Ragazzi, ai tempi dell'Ulivo ogni famiglia per i regali di Natale spendeva 805 euro. Quest'anno solo 586. Non si fa così: il Nostro PresidenteBerlusconi ci aveva chiesto di spendere e spandere, ma la gente non gli dà retta. TIRCHIONI.
E' colpa dei consumatori se le cose vanno male.
Corriere della Sera, 27.11.02
Il presidente della Confcommercio: momento difficile, ma resto ottimista
«Un regalo in più a Natale Così aiuterete la ripresa»
L’appello di Billè: la crisi si supera anche consumando
ROMA - «Un regalo in più significa una ripresa in più». Sergio Billè, presidente della Confcommercio, lancia un appello ai consumi in vista del prossimo Natale per contrastare la pericoloso discesa del clima di fiducia dei consumatori «in caduta libera dall’inizio dell’anno (-12%)». Respinta dal governo la richiesta dei commercianti di ridurre la pressione fiscale sulla tredicesima, a Billè non resta altro che rivolgersi direttamente ai consumatori «perché l’incertezza la si risolve anche consumando». Analogo invito, del resto, venne fatto a fine settembre dal presidente del Consiglio Silvio Berlusconi quando disse agli italiani «spendete». L’ottimismo di Billè, come lui stesso ha riconosciuto, è un po’ forzato: l’ufficio studi della Confcommercio stima per quest’anno una crescita del pil (prodotto interno lordo) italiano ridotta al lumicino dello 0,3% che potrebbe salire all’1,6% (contro il 2,3% del governo) nel 2003.

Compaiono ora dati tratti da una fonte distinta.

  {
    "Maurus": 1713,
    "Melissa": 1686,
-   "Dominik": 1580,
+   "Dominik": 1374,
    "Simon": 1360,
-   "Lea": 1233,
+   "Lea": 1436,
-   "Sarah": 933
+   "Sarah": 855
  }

I dati forniti dalla Confcommercio sull’attesa di spesa per le prossime feste appaiono comunque per una famiglia media in linea con quelli dell’anno scorso e degli anni precedenti: circa 586 euro (nel 2001 erano stati 580) anche se lontani dal record storico di 805 realizzato nel 2000 grazie alla restituzione fiscale decisa dall’ultimo governo dell’Ulivo. La Confcommercio stima che le tredicesime valgano quest’anno circa 39 miliardi di euro e di questi poco più del 42%, cioè 13 miliardi di euro, verrà usato per acquistare regali di Natale. Pur nel forte clima di sfiducia la tradizione del regalo di Natale, osservano gli strateghi dei commercianti, resta molto forte e salverà i consumi. E dove si indirizzeranno nel secondo Natale dopo l’11 settembre? Per il 39% (nel 2001 fu il 42%) in prodotti alimentari, per il 20,1% (contro il 18,3%) in vestiti e pellicce, per il 7% in arredamento e oggetti per la casa. Nelle previsioni c’è un forte impulso per l’acquisto di libri (6,3% contro il precedente 4,3%) e un crollo per le scarpe e articoli in pelle (3,3% contro il 5,2% dell’anno scorso).

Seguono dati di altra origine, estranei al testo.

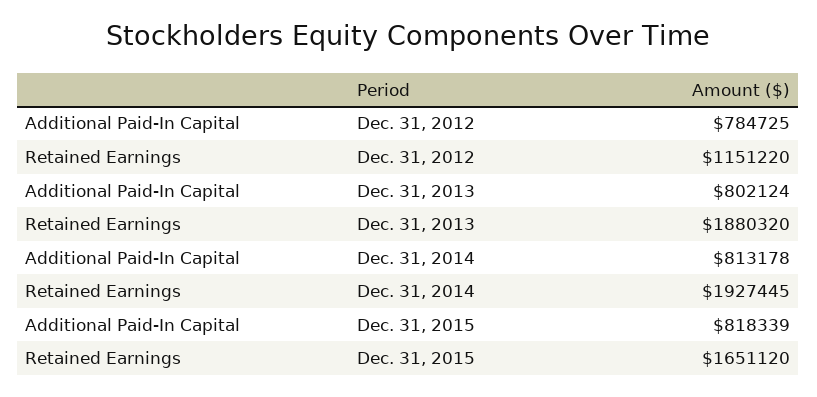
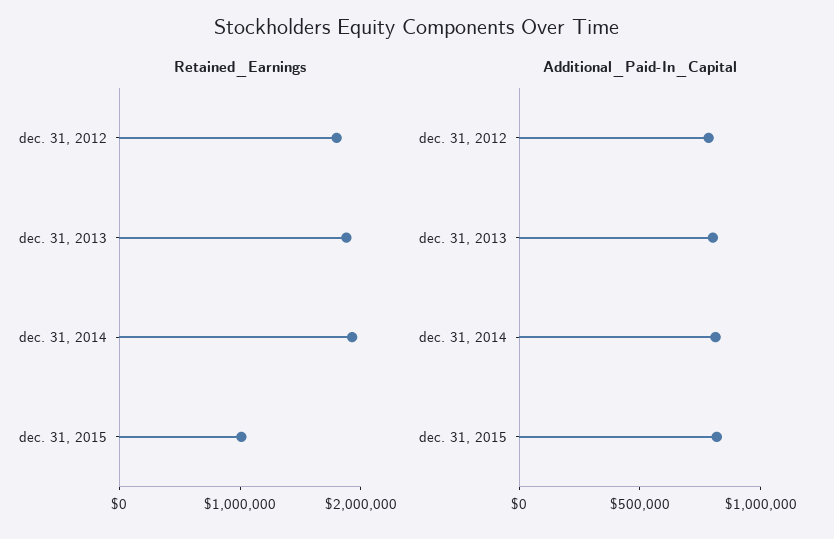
  {
    "Additional Paid-In Capital": {
      "Dec. 31, 2012": 784725,
      "Dec. 31, 2013": 802124,
      "Dec. 31, 2014": 813178,
      "Dec. 31, 2015": 818339
    },
    "Retained Earnings": {
-     "Dec. 31, 2012": 1151220,
+     "Dec. 31, 2012": 1800000,
      "Dec. 31, 2013": 1880320,
      "Dec. 31, 2014": 1927445,
-     "Dec. 31, 2015": 1651120
+     "Dec. 31, 2015": 1000000
    }
  }

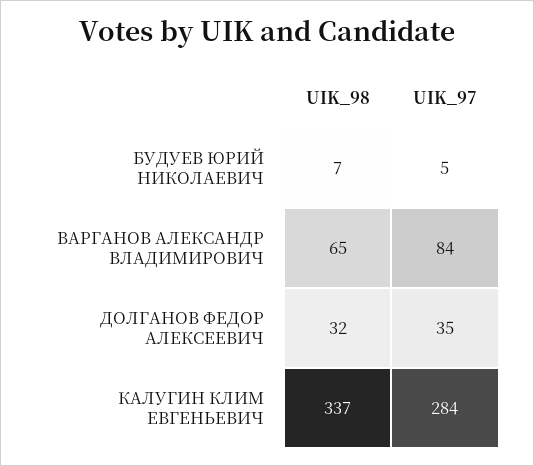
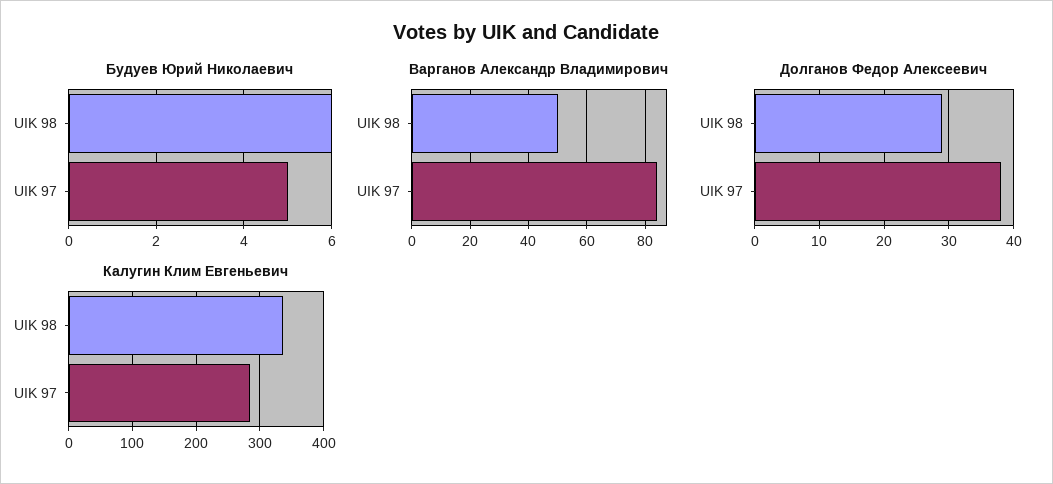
  {
    "БУДУЕВ ЮРИЙ НИКОЛАЕВИЧ": {
-     "UIK_98": 7,
+     "UIK_98": 6,
      "UIK_97": 5
    },
    "ВАРГАНОВ АЛЕКСАНДР ВЛАДИМИРОВИЧ": {
-     "UIK_98": 65,
+     "UIK_98": 50,
      "UIK_97": 84
    },
    "ДОЛГАНОВ ФЕДОР АЛЕКСЕЕВИЧ": {
-     "UIK_98": 32,
+     "UIK_98": 29,
-     "UIK_97": 35
+     "UIK_97": 38
    },
    "КАЛУГИН КЛИМ ЕВГЕНЬЕВИЧ": {
      "UIK_98": 337,
      "UIK_97": 284
    }
  }

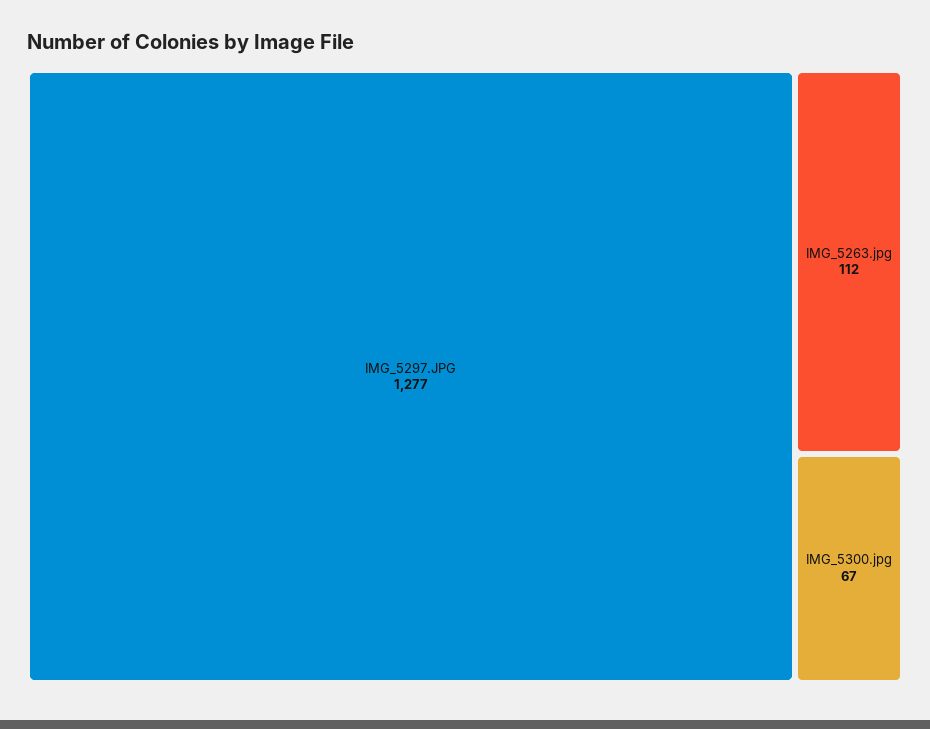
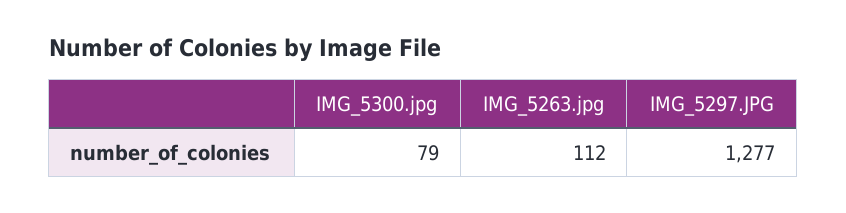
  {
    "IMG_5297.JPG": 1277,
    "IMG_5263.jpg": 112,
-   "IMG_5300.jpg": 67
+   "IMG_5300.jpg": 79
  }

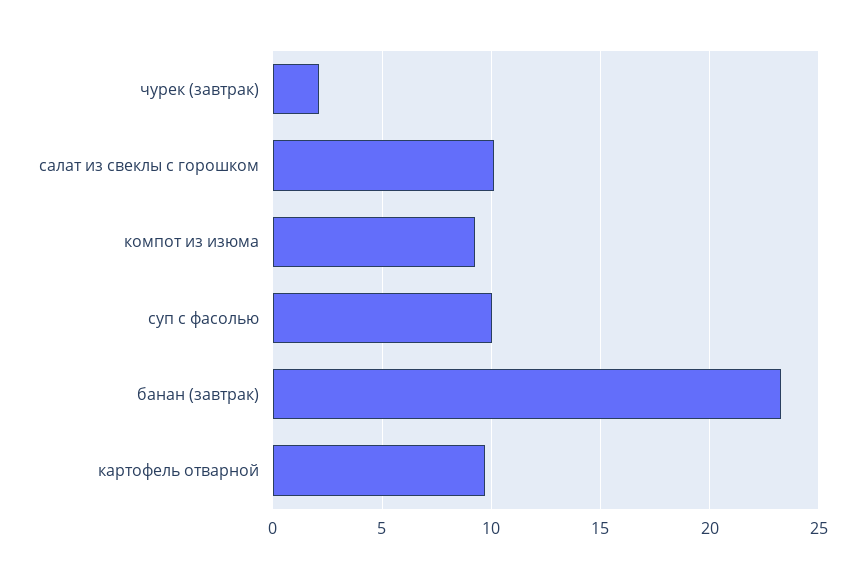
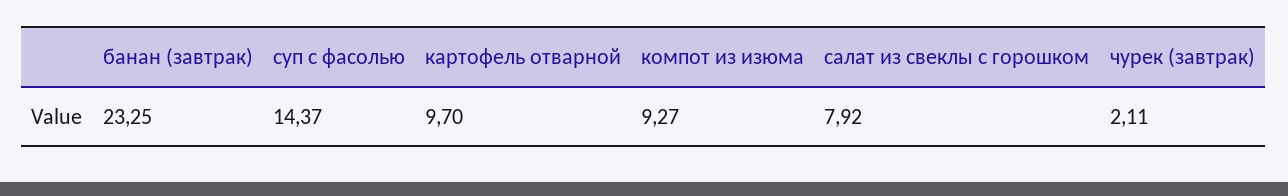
  {
    "чурек (завтрак)": 2.11,
-   "салат из свеклы с горошком": 10,
+   "салат из свеклы с горошком": 7.92,
    "компот из изюма": 9.27,
-   "суп с фасолью": 10,
+   "суп с фасолью": 14.37,
    "банан (завтрак)": 23.25,
    "картофель отварной": 9.7
  }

Ma Billè ha toccato anche altri tasti. Come quello della Finanziaria in via di approvazione al Senato che ha definito da «incursione, senza strategia». Un’occasione per criticare ancora una volta la politica economica del governo che ha deluso le aspettative del «popolo delle partite Iva che sta ancora - appunto - aspettando». E ha ricordato come, proprio da una recente indagine di Mediobanca, le piccole imprese pagano molte più tasse delle grandi. Il mondo dei servizi, l’unico che ha reato occupazione in questi anni, continua ad essere dimenticato dalle forze politiche. Non così per la Confindustria che è riuscita perfino - ha ricordato Billè togliendosi un sassolino - a scaricare sui conti dell’Inps quelli l’Inpdai (l’istituto previdenziale dei dirigenti dell’industria) risparmiando così per ogni posizione circa 10-15 mila euro.
Parole critiche anche per la devolution. Il presidente della Confcommercio teme che non sia affatto a costo zero per i contribuenti come sostiene il ministro Giulio Tremonti. E che alla fine il conto, e salato, arriverà.